- Trecho do texto:

•••••

O projeto que trata do aborto, por exemplo, foi apresentado pelo deputado Sóstenes Cavalcante (PL-RJ) no dia 17 de maio e não chegou a ser discutido em nenhuma das comissões da Casa. Sem a urgência, a medida teria de ser analisada ao menos pela Comissão de Constituição e Justiça (CCJ), “porta de entrada” do processo legislativo, responsável por avaliar se a proposta fere ou não os princípios constitucionais.
O número de urgências aprovadas é reflexo também da quantidade de requerimentos apresentados pelos parlamentares. Mesmo na metade do ano, 2024 tem 173 até agora, número que só não é maior para o período que o de 2020, que teve 291 pedidos em razão da pandemia.

•••••

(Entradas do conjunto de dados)
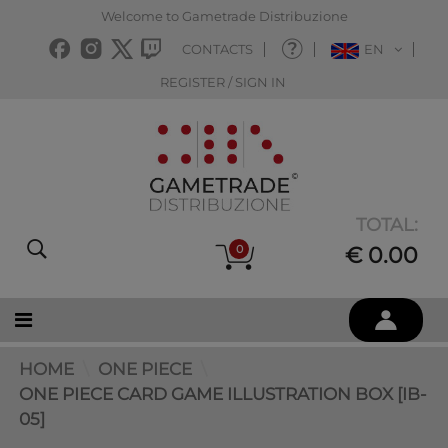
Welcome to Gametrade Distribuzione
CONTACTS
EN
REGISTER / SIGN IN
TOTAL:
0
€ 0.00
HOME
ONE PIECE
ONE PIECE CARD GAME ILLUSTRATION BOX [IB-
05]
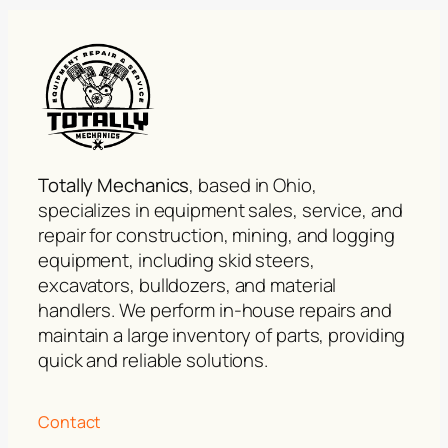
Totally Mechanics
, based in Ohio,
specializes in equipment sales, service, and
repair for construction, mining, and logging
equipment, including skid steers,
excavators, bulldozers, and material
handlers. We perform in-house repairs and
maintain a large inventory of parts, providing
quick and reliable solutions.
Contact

•••••

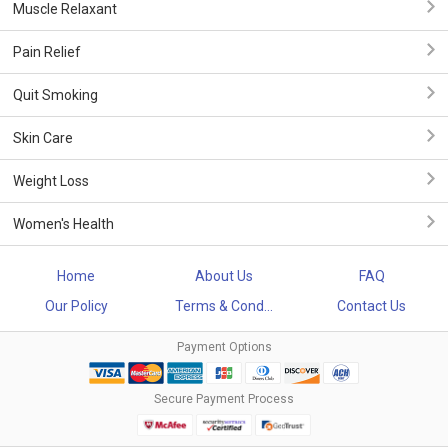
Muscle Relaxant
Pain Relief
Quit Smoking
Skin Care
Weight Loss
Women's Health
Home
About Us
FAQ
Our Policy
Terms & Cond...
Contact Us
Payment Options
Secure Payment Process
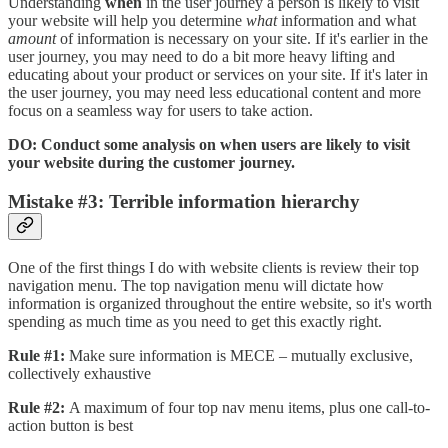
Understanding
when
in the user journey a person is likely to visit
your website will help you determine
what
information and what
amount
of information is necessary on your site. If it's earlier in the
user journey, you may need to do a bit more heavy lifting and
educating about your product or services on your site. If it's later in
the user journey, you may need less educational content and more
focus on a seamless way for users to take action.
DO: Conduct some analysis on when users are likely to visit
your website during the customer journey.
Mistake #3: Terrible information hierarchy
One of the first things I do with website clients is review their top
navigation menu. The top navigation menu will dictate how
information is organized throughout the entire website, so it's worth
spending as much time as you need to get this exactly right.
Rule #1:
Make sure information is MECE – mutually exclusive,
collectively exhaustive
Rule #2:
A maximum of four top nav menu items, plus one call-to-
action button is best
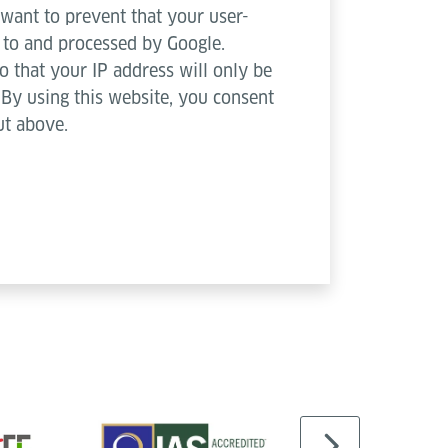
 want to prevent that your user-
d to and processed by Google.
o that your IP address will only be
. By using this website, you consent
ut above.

•••••

- Trabalho solicitado:
[A] Reproduza, sem qualquer alteração, a parte do texto sobre os pedidos de urgência situada entre "O número de" e "razão da pandemia.", incluídos ambos os extremos.
[B] Resuma em duas frases o texto sobre os pedidos de urgência.

- Respostas por item:
[A]
O número de urgências aprovadas é reflexo também da quantidade de requerimentos apresentados pelos parlamentares. Mesmo na metade do ano, 2024 tem 173 até agora, número que só não é maior para o período que o de 2020, que teve 291 pedidos em razão da pandemia.

[B] O projeto sobre o aborto, apresentado pelo deputado Sóstenes Cavalcante (PL-RJ) em 17 de maio, não foi discutido em nenhuma das comissões da Casa, embora, sem a urgência, tivesse de passar ao menos pela Comissão de Constituição e Justiça (CCJ). O número de urgências aprovadas reflete também a quantidade de requerimentos, que em 2024 já soma 173 na metade do ano, total superado para o período apenas pelos 291 pedidos de 2020, motivados pela pandemia.